INFO:websockets.server:connection open
INFO:root:New client connected
<frozen importlib._bootstrap_external>:1184: FutureWarning: The cuda.cuda module is deprecated and will be removed in a future release, please switch to use the cuda.bindings.driver module instead.
<frozen importlib._bootstrap_external>:1184: FutureWarning: The cuda.cudart module is deprecated and will be removed in a future release, please switch to use the cuda.bindings.runtime module instead.
[TensorRT-LLM] TensorRT-LLM version: 0.18.2
INFO:root:[INFO:] Warming up TensorRT engine..

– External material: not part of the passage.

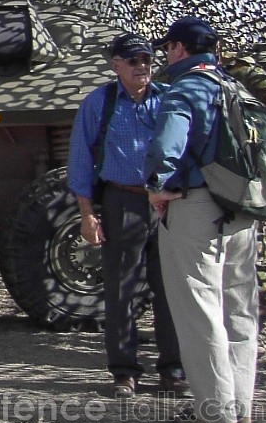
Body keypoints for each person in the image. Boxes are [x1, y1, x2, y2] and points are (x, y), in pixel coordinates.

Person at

/usr/local/lib/python3.10/dist-packages/torch/nested/__init__.py:228: UserWarning: The PyTorch API of nested tensors is in prototype stage and will change in the near future. We recommend specifying layout=torch.jagged when constructing a nested tensor, as this layout receives active development, has better operator coverage, and works with torch.compile. (Triggered internally at /pytorch/aten/src/ATen/NestedTensorImpl.cpp:178.)
return _nested.nested_tensor(
INFO:root:Running TensorRT backend.
INFO:root:[WhisperTensorRT:] Processing audio with duration: 0.512
INFO:root:[WhisperTensorRT:] Processing audio with duration: 0.512
INFO:root:[WhisperTensorRT:] Processing audio with duration: 0.768
INFO:root:[WhisperTensorRT:] Processing audio with duration: 0.768
...
INFO:root:[WhisperTensorRT:] Processing audio with duration: 2.41
INFO:root:Cleaning up.
ERROR:root:[ERROR]: Sending data to client: sent 1000 (OK); then received 1000 (OK)
INFO:root:Exiting speech to text thread
My test.py output.
For instance, if I am recalling an incident very
vividly I go back to the instant of its occurrence. I become
absent-minded, as you say. I jump back for a moment.
[ERROR] WebSocket Error: fin=1 opcode=8 data=b'\x03\xe8'
[INFO]: Websocket connection closed: None: None
I would be curious to learn how it works as there are a lot of errors and c++ version don't work and there are ton of package is deprecated warnings along whole process.